Two of the biggest economies of the region are also set to release data on their second quarter economic performance tomorrow. Among the big four, Spain and Italy reported their numbers earlier.
Germany's Federal Statistical Office is scheduled to publish the second quarter GDP figures at 2 am ET. The largest Eurozone economy is seen expanding 0.2 percent in the second quarter, with the growth rate decelerating from 0.5 percent recorded in the first quarter.
French GDP data is expected at 1.30 am ET on Tuesday. The second biggest euro economy is forecast to shrink 0.2 percent quarter-on-quarter in the second quarter after stagnating in the first three months of the year. The Bank of France has forecast a similar size contraction for the third quarter, which would push the economy into recession.
Investors continue to flee the single-currency bloc in search of safe havens and as a result, some of the troubled economies are facing unacceptably high borrowing costs.

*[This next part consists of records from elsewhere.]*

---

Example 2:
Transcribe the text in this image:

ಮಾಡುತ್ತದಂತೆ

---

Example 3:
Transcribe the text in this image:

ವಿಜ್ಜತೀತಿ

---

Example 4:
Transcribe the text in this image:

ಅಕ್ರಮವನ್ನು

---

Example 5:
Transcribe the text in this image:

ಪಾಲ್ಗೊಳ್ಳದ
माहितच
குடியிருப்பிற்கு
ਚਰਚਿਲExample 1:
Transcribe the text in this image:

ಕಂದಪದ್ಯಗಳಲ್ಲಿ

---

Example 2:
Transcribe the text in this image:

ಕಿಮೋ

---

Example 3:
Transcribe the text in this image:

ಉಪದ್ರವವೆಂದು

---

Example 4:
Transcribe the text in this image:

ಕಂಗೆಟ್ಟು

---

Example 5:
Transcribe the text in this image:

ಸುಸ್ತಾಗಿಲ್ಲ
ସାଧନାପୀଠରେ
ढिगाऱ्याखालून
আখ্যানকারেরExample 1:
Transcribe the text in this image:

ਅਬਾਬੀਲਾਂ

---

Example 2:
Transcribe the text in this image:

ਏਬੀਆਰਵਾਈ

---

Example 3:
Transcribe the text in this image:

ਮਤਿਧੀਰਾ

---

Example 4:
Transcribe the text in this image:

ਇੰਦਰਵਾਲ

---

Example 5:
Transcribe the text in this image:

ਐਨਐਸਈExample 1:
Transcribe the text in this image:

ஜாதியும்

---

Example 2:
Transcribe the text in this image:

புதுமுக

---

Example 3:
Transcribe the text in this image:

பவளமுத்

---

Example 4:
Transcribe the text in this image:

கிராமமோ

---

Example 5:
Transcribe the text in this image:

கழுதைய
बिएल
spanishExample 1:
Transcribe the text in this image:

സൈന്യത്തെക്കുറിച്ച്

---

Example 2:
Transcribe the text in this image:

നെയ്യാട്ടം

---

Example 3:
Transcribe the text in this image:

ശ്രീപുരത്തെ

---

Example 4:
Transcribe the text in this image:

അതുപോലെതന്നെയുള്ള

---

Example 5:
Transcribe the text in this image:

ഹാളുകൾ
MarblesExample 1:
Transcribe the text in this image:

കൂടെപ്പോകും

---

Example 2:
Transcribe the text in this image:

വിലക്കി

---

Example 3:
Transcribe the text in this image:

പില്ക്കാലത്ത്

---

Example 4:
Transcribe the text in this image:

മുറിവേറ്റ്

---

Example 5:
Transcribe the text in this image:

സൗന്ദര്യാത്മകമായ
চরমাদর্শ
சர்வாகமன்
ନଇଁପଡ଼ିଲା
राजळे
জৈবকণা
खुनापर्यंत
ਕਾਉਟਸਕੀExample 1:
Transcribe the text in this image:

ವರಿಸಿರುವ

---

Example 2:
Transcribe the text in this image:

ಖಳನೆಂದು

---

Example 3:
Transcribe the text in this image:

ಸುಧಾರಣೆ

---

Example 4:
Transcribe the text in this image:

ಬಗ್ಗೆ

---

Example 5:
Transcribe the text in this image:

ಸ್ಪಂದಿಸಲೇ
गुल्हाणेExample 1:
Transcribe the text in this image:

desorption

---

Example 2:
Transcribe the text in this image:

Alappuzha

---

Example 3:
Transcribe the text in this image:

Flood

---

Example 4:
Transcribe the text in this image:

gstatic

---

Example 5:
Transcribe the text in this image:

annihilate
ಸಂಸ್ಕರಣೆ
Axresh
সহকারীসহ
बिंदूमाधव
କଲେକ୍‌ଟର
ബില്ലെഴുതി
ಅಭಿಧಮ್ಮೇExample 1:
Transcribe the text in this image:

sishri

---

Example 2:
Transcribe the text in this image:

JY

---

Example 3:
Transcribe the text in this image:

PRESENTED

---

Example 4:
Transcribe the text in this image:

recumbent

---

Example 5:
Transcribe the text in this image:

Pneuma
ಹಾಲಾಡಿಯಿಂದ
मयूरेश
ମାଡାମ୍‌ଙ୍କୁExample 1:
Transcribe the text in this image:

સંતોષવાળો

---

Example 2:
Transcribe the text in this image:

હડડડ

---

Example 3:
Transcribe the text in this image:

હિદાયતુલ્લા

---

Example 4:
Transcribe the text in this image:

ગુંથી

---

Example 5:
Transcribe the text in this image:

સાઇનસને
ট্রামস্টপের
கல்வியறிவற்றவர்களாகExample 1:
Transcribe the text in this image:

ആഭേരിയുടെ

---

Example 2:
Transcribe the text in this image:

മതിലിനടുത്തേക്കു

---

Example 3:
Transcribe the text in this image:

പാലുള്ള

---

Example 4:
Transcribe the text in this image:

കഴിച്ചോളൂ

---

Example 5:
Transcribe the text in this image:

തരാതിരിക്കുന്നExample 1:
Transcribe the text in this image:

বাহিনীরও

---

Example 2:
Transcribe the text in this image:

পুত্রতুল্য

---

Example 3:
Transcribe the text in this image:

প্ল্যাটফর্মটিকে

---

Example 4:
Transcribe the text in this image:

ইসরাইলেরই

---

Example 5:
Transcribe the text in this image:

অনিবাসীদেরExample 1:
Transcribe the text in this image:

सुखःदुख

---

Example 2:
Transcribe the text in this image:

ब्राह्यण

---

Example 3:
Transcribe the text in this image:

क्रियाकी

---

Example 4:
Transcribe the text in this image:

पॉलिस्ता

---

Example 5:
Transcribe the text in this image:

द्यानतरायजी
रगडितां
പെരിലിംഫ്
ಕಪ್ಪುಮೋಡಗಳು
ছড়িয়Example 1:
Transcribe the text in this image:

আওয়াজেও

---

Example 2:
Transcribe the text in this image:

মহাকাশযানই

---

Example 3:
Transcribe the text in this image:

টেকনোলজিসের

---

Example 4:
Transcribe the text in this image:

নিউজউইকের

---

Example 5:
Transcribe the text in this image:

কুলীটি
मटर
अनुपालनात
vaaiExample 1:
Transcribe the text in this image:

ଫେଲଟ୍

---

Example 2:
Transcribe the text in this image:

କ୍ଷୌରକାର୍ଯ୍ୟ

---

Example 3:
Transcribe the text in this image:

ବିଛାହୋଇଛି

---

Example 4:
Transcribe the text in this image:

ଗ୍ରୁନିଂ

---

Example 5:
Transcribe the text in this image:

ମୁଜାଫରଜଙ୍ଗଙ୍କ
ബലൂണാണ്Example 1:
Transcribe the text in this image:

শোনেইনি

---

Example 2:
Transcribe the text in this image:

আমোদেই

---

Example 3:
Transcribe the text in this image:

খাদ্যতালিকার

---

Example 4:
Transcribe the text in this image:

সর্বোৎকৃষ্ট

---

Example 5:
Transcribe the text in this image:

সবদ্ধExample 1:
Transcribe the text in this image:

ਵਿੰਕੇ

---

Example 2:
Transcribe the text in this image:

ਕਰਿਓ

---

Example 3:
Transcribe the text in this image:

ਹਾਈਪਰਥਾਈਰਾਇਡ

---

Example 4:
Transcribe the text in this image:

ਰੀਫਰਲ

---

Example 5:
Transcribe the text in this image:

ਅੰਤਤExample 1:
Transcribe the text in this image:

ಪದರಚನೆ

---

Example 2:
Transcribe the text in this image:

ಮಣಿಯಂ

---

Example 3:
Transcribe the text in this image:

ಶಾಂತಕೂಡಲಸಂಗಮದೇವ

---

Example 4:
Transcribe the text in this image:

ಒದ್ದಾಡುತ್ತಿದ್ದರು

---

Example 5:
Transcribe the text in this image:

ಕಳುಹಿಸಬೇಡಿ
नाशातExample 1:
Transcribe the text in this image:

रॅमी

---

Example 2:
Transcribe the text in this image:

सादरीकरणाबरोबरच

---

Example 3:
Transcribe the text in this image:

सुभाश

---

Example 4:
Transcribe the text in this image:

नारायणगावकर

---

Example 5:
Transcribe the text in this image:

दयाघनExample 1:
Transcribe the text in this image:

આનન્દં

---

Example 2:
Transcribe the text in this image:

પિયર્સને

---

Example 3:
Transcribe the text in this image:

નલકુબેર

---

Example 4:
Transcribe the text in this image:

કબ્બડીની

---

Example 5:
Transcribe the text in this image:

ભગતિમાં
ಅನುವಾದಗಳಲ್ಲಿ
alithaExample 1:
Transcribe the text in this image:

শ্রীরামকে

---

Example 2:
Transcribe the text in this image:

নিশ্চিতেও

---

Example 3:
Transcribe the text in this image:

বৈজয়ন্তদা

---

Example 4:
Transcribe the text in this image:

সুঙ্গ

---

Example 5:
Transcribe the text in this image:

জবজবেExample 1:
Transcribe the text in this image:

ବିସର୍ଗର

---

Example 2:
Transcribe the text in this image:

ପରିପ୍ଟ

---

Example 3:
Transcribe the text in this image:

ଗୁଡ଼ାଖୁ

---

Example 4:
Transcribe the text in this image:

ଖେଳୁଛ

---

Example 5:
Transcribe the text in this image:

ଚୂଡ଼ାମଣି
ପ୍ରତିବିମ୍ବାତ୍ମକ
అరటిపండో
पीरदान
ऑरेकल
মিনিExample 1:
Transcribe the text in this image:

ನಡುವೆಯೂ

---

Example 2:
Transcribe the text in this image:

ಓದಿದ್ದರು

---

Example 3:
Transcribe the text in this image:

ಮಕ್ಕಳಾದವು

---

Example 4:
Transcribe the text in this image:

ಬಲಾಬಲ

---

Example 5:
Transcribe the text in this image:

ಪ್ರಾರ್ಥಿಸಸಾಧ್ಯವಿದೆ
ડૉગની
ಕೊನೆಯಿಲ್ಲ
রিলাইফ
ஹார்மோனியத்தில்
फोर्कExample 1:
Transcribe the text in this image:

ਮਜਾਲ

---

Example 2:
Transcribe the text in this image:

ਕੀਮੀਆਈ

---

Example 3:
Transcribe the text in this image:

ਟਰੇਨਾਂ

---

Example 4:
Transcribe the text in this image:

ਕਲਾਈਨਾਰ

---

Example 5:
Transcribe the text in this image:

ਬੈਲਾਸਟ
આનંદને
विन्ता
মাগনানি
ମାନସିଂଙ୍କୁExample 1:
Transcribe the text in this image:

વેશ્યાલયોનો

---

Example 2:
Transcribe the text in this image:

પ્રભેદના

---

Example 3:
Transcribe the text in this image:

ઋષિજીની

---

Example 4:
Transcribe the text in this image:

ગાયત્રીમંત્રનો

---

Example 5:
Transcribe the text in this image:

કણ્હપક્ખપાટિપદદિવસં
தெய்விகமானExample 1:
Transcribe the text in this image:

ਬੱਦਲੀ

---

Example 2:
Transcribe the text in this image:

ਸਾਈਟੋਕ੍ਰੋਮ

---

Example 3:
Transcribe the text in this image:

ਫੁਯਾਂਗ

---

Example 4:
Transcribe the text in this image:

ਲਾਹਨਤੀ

Unemployment in the region remains at an all-time high and market surveys are pointing to sharp contraction in both manufacturing and service sector outputs.
European Commission expects the Eurozone economy to shrink 0.3 percent this year, and expand 1 percent in 2013. The Organization for Economic Co-operation and Development (OECD) sees 0.1 percent contraction in economic activity in 2012, before returning to growth in 2013.
Other Eurozone countries releasing the GDP figures on Tuesday are Austria, the Netherlands, Portugal, Cyprus and Slovakia.
Portugal, which received a EUR 78 billion international bailout last year, is expected to report a deeper 0.8 percent contraction in economic output during the second quarter. The Austrian and Dutch economies grew 0.3 percent each sequentially in the first quarter, official data showed.
According to preliminary official estimates released recently, the Spanish and Italian economies suffered deeper recessions in the second quarter with the poor economic performance aggravating their fiscal woes.
Spain's GDP sank 0.4 percent in the second quarter of 2012 after a 0.3 percent decline each in the previous three months and in the fourth quarter of 2011. Italy's GDP dropped 0.7 percent sequentially, following a 0.8 percent decline in the previous quarter.
Greece had a 6.2 percent contraction in the second quarter, slightly better than the 6.5 percent decline in the first quarter, the Hellenic Statistical Authority said Monday. The country is in its fifth year of recession.
Professional Forecasters surveyed by the European Central Bank expects the Eurozone economy to shrink 0.3 percent this year and to grow 0.6 percent in 2013.
ECB has indicated its readiness to resume government bond purchases if the economic situation deteriorates further. After the August meeting, ECB President Mario Draghi said the policy makers "will consider undertaking further non-standard measures" if conditions deteriorate.